● YOUR ASSIGNMENT
Print the stretch of the essay on Brexit and 1940 from "All of these" through "such glorious isolation.".

Comparisons between our present situation and 1940 must be rebuffed if we are to weather this storm and if we are to fulfil our public duty as historians.

Firstly, we are not at war. In 1940, the British people endured and suffered things that my generation cannot hope to grasp (although you can raise doubts about the ability of the Baby-Boomer generation – from whence much of this rhetoric emanates – to understand them either). But they did this because our island was under the threat of imminent invasion. We did not seek war, it was forced upon us. It was a war of survival against tyranny. Brexit is not a war, it is a political decision taken without adequate information or planning, and campaigned for in bad faith. It is voluntary, and useless.

Furthermore, unlike how World War Two is popularly imagined, this will not be a unifying kind of hardship. Brexit has already divided our country straight down the middle. Resentment and disillusionment with our politics is growing from all sides. At this stage, there is no outcome that can satisfy the majority. Brexit is inherently political; its effects will be blamed by one side on the other. This isn’t a national project or a national fight. It’s a national folly.

Finally, the EU is not Nazi Germany. What are we escaping? What are we fighting? British Euro-scepticism has always drawn dubious links between the European unity that various tyrants, from Bonaparte right through to Hitler, tried to enforce with violence, and the ‘ever-closer’ union that characterises the modern EU’s philosophy. This is dishonest in too many ways to count. The EU never really represented the enemy that Brexiteers so skilfully conjured up in 2016.

All of these arguments miss the point. The truly tragic thing about this glory-seeking, show-down mentality is that its most vocal proponents will be the very least affected by the economic pain of a no-deal Brexit.

Jacob Rees Mogg has nothing to fear from factory closures. He is not trying to support three children on a minimum wage job. It is easy to view 1940 with rose-tinted vision when you’re sitting in a leafy country home. Even bombs falling on London probably looked like fireworks from such glorious isolation.

● Entries drawn from a collection
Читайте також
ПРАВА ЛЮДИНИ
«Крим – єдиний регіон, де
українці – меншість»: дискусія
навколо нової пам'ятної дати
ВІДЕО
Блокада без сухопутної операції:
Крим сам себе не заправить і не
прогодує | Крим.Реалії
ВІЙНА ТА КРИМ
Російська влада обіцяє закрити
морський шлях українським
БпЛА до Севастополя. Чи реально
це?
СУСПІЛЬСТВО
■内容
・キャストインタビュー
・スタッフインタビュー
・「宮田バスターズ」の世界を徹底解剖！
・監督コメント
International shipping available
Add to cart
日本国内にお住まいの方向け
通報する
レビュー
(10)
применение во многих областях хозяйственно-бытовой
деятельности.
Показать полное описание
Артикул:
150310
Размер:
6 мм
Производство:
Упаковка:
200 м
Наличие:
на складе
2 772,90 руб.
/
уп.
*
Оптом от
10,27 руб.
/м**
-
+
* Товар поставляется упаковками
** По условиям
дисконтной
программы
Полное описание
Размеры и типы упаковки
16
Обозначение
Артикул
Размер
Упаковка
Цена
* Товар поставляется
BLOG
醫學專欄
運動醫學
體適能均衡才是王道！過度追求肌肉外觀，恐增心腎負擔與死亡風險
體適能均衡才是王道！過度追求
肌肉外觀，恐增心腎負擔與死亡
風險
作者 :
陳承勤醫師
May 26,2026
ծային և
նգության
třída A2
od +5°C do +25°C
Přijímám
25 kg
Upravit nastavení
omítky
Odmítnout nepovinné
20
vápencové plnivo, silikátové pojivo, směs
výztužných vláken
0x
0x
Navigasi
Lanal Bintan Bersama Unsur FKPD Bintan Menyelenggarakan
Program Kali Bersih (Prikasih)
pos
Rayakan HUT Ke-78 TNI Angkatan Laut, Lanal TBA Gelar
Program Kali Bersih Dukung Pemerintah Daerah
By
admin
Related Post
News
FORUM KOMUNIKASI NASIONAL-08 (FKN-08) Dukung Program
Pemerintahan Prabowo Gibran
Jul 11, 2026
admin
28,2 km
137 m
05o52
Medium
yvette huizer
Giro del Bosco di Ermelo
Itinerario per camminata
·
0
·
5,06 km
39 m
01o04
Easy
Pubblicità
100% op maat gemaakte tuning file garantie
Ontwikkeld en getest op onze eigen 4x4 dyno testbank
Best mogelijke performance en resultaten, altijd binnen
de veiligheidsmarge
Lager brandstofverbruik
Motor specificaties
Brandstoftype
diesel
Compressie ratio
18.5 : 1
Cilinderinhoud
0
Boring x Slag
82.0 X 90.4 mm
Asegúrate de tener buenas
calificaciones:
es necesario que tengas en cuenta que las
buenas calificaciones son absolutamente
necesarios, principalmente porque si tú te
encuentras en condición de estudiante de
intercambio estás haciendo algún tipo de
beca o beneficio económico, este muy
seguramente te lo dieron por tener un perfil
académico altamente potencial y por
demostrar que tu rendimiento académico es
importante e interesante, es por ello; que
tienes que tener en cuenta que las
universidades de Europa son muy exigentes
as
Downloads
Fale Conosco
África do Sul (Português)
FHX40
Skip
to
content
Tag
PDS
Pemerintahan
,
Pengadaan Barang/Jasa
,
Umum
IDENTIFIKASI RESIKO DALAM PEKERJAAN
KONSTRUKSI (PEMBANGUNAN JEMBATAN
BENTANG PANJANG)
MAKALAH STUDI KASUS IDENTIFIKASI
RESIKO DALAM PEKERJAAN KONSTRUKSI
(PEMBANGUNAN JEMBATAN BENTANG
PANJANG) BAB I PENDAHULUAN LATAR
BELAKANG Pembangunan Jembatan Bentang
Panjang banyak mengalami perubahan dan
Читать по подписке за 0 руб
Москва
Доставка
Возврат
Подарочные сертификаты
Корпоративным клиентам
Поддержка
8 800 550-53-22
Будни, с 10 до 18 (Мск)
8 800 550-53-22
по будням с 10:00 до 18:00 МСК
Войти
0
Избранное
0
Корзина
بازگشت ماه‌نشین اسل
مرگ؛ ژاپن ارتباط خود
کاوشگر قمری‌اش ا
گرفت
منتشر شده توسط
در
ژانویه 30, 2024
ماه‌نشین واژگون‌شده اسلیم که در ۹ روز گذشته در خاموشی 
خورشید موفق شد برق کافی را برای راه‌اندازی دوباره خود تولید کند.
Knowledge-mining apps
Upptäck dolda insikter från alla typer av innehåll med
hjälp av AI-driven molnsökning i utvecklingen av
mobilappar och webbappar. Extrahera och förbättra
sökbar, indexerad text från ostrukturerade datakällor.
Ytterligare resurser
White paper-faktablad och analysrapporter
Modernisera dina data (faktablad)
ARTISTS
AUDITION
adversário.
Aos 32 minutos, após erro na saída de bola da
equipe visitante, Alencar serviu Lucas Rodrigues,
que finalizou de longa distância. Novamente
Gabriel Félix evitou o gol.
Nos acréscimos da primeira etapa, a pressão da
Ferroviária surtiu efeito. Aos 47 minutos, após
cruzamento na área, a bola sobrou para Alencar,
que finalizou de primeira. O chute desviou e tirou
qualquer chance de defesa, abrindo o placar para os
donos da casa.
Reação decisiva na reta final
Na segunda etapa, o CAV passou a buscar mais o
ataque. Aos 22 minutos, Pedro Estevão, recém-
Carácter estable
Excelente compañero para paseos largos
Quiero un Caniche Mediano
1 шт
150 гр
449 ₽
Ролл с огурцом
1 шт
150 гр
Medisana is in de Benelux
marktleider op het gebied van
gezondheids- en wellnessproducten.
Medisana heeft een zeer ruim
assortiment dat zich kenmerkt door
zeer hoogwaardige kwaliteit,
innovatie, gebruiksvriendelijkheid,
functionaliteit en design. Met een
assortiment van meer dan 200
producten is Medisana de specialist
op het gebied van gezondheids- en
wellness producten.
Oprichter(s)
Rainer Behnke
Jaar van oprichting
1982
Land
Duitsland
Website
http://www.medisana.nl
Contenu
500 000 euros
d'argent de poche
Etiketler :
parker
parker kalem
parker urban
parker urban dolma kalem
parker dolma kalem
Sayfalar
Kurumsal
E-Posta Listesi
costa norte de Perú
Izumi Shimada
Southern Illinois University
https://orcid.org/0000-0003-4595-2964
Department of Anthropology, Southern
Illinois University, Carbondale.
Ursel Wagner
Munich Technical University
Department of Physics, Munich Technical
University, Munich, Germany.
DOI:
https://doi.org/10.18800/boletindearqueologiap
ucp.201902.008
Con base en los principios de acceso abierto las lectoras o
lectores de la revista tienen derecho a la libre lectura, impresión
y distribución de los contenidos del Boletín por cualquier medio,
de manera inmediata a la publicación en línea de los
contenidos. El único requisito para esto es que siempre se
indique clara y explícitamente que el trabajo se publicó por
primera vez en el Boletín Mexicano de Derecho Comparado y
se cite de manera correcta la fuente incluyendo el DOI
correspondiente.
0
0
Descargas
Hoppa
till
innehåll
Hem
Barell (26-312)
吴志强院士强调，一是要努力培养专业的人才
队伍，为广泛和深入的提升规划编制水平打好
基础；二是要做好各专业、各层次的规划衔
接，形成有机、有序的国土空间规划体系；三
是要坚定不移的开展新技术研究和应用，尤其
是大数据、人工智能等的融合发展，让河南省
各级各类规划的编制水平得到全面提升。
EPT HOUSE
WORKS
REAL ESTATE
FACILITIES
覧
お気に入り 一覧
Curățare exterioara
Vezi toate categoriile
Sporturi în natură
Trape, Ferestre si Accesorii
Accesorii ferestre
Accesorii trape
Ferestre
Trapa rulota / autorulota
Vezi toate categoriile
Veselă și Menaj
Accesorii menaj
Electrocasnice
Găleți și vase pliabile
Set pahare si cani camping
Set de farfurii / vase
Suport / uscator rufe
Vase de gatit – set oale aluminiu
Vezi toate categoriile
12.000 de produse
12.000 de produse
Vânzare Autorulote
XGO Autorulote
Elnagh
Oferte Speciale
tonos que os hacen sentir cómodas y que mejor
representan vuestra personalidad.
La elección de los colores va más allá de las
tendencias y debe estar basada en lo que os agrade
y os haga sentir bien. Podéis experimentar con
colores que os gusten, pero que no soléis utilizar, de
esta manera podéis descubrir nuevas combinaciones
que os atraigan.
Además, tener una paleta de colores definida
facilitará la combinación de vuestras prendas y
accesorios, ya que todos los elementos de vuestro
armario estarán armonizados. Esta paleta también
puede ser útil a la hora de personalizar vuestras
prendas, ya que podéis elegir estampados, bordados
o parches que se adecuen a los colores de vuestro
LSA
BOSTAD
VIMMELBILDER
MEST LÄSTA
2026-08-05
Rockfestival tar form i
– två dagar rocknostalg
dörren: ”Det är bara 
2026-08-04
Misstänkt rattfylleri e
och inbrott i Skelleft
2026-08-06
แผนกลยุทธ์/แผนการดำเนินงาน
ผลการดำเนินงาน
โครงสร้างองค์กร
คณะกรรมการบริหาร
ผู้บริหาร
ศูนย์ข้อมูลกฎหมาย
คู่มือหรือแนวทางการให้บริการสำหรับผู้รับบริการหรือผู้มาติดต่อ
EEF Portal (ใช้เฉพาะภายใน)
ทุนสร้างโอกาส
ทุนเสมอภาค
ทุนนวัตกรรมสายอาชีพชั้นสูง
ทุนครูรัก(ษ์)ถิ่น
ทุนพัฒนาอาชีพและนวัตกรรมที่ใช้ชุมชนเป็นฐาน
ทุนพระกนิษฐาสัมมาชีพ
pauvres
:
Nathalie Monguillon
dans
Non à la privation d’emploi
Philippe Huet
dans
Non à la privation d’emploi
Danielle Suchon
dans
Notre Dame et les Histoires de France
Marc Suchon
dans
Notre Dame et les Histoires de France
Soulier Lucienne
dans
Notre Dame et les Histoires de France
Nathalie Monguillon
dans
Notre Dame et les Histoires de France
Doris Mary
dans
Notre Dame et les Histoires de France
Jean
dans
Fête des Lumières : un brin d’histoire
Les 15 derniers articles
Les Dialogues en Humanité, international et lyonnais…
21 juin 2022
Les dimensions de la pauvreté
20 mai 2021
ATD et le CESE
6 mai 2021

● RESPONSE TO THIS TASK
All of these arguments miss the point. The truly tragic thing about this glory-seeking, show-down mentality is that its most vocal proponents will be the very least affected by the economic pain of a no-deal Brexit.

Jacob Rees Mogg has nothing to fear from factory closures. He is not trying to support three children on a minimum wage job. It is easy to view 1940 with rose-tinted vision when you’re sitting in a leafy country home. Even bombs falling on London probably looked like fireworks from such glorious isolation.